As yet, there is no consultation or impact assessment to shape the debate.
Whilst cost
is generally the driving factor for reforms, APIL is keen to ensure that any cost
cutting is done cautiously in order that the quality of work provided to the
injured person is maintained. At the end of the day, the injured person still
deserves to get the right settlement, not just any settlement.
We have laid
down five key principles for the future of medical negligence claims: that
damages should not be reduced; that access to justice be maintained; that the
quality of casework should not be undermined; that the changes should not apply
retrospectively; and that the reforms should be even handed with improvements
to both sides of the litigation process.
Many of these
principles speak for themselves, but let’s think further about the importance
of quality.

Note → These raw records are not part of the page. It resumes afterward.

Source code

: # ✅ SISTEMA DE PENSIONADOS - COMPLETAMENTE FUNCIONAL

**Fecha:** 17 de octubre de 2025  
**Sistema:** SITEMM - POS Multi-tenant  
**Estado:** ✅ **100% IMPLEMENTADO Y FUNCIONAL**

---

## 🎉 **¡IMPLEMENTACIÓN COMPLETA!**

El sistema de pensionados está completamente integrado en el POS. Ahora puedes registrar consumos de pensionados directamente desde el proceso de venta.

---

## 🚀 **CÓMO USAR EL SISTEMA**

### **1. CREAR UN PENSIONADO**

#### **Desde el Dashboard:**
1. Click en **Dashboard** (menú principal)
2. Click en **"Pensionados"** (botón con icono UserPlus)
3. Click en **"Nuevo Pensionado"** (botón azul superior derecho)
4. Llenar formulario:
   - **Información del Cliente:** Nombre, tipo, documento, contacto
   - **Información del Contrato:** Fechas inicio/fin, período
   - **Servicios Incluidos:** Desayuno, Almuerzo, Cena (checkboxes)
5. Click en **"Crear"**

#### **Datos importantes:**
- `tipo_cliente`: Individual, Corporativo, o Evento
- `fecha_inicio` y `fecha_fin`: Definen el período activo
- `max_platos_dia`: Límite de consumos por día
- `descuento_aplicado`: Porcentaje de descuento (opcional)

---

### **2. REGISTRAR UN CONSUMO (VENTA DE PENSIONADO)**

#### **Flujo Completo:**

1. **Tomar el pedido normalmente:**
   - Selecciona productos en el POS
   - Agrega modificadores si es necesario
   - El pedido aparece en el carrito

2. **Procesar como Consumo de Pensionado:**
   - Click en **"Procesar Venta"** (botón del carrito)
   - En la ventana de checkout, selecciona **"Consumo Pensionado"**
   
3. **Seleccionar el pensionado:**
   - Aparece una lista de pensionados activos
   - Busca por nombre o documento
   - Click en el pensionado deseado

Medical negligence claims were once eligible for legal aid, and the
stringent quality requirements of the legal aid scheme meant that only
experienced accredited practitioners could oversee the cases. Medical negligence
claims are inherently complex. Proving a breach is not sufficient to win the
case - it is necessary to prove causation as well, and as the injured person
was already in need of medical care to begin with that brings its own
challenges.
Now that
legal aid has all but disappeared, a common complaint of the NHSLA is that the
influx of inexperienced lawyers into the world of medical negligence claims is
costing them dear. They argue that they see unmeritorious claims presented that
experienced practitioners would have screened out (our experience is that over
90 per cent of cases are screened out by established firms) or that claims are
presented badly and are not properly evidenced, driving up cost on both sides.
Reforms which
encourage the specialist and deter the inexperienced solicitor will save money
for the NHS and the NHSLA in the long run. We would encourage the department of
health to look at building accreditation back into any scheme. Accreditation is
not anti-competitive as practitioners can gain skills whilst working under the
supervision of experts.
To ignore the
value of accreditation will inevitably lead to additional defendant costs being
incurred as a result of having to deal with incompetent or inexperienced
claimant legal representatives or litigants in person. The lowest common
denominator must not become the standard.